Tuning vs. Training, Nazar Amulets, and Sentiment

Lexalytics’ AI-based “natural language understanding” uses a hybrid of many different sorts of machine learning, combined with dictionaries and NLP code.  We are not wedded to any one sort of technology (e.g. we use “deep learning,” but also use Bayesian networks.). This is in marked difference to all but a few of our competitors. It’s hard to do this – it’s much easier to focus on a single technology, like, say, supervised machine learning with neural networks.

Unsurprisingly, we believe that our approach has significant advantages.

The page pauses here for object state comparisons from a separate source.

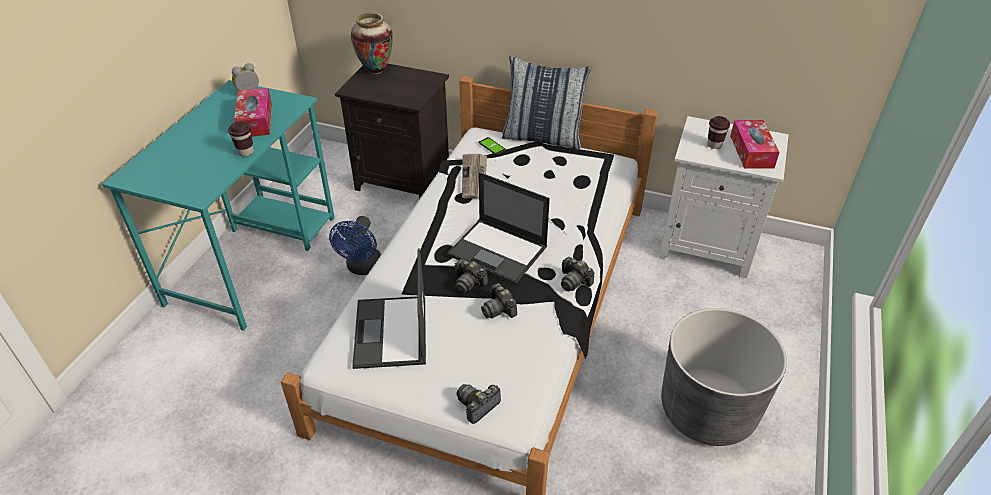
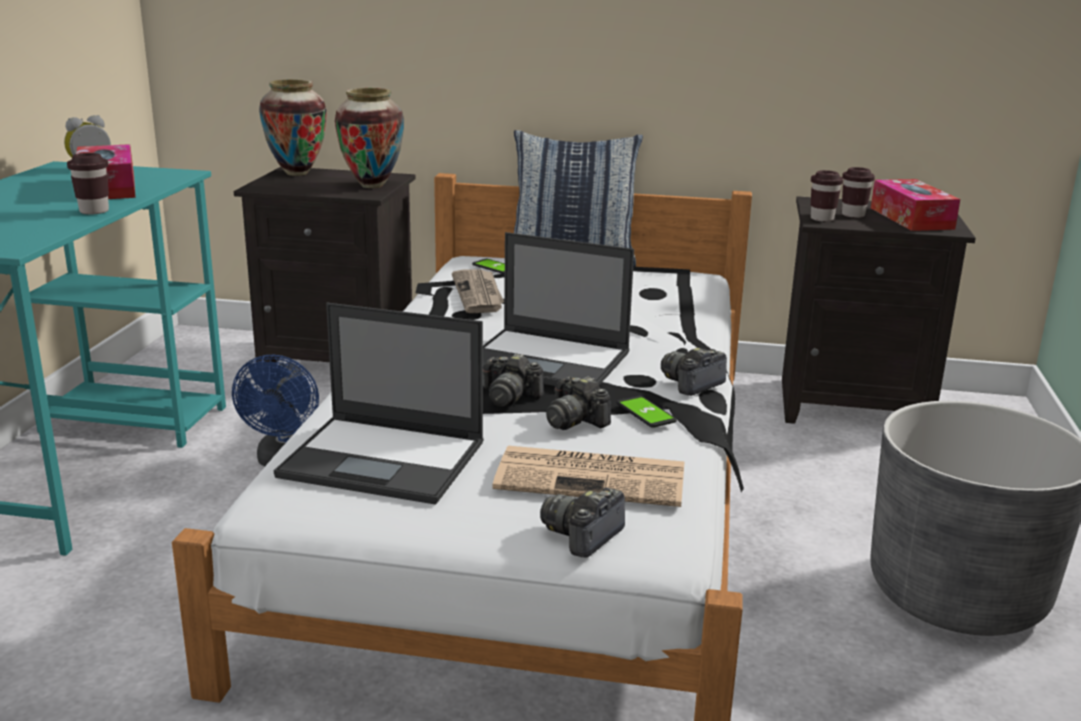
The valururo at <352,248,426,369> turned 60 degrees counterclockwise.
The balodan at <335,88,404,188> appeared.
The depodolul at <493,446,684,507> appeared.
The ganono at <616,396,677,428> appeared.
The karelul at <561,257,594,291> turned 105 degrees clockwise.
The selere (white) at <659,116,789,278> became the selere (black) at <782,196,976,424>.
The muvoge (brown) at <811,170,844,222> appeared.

One of these advantages is that we can both “tune” and “train” our system. Tuning means just reaching in and placing a line in a file (or turning a knob) that tells the system exactly what we want it to do. Training means gathering a set of examples, annotating them if necessary, and teaching the system through these examples.

Tune first, then train (if necessary). Tuning is fast, easy, and can be done ahead of time.  Training must be done with historical data, which must be gathered from the real world.

As an example of this, Lexalytics was the first text mining company to understand emoji and be able to calculate emoji sentiment value as well as any semantic value carried therein.  (For example, 😁 is positive, and ⚓ doesn’t carry any sentiment, but carries semantic/contextual information of “anchor,” “nautical,” and “boating.”

With some interesting technical exceptions that we’ll probably discuss in a future blog post, it was relatively easy for us to support Emoji in the first place, and recent events let us show off our capabilities.

The Unicode Consortium (long shall they live) have seen fit to grace the world with Emoji 11.0.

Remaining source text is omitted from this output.